Dataset entries
============================================================

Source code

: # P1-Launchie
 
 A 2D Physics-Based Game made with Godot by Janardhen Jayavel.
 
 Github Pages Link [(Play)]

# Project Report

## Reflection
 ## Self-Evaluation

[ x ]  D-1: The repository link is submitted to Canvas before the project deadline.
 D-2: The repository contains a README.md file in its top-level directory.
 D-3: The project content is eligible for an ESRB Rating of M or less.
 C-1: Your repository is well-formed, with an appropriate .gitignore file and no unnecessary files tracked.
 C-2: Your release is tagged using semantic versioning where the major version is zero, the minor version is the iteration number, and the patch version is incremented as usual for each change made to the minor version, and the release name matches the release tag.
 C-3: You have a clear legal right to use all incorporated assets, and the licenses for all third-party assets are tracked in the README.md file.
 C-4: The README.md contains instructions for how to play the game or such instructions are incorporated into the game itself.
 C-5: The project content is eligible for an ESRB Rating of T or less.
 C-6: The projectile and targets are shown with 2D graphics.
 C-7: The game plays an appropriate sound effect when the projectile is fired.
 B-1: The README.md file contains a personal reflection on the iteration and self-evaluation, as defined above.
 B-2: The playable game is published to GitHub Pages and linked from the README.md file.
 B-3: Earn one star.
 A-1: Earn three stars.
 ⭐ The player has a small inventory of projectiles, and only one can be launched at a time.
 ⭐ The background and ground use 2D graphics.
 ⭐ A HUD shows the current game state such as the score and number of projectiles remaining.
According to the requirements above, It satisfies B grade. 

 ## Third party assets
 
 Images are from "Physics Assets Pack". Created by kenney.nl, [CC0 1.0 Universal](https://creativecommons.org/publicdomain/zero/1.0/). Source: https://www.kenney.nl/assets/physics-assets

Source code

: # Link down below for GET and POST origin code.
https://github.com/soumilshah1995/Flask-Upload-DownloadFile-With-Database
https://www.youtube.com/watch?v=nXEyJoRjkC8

============================================================

PROMPT
Show every line of the items above that contains the string "tracked", counting only case-exact matches.

WRITTEN REPLY
 C-1: Your repository is well-formed, with an appropriate .gitignore file and no unnecessary files tracked.
 C-3: You have a clear legal right to use all incorporated assets, and the licenses for all third-party assets are tracked in the README.md file.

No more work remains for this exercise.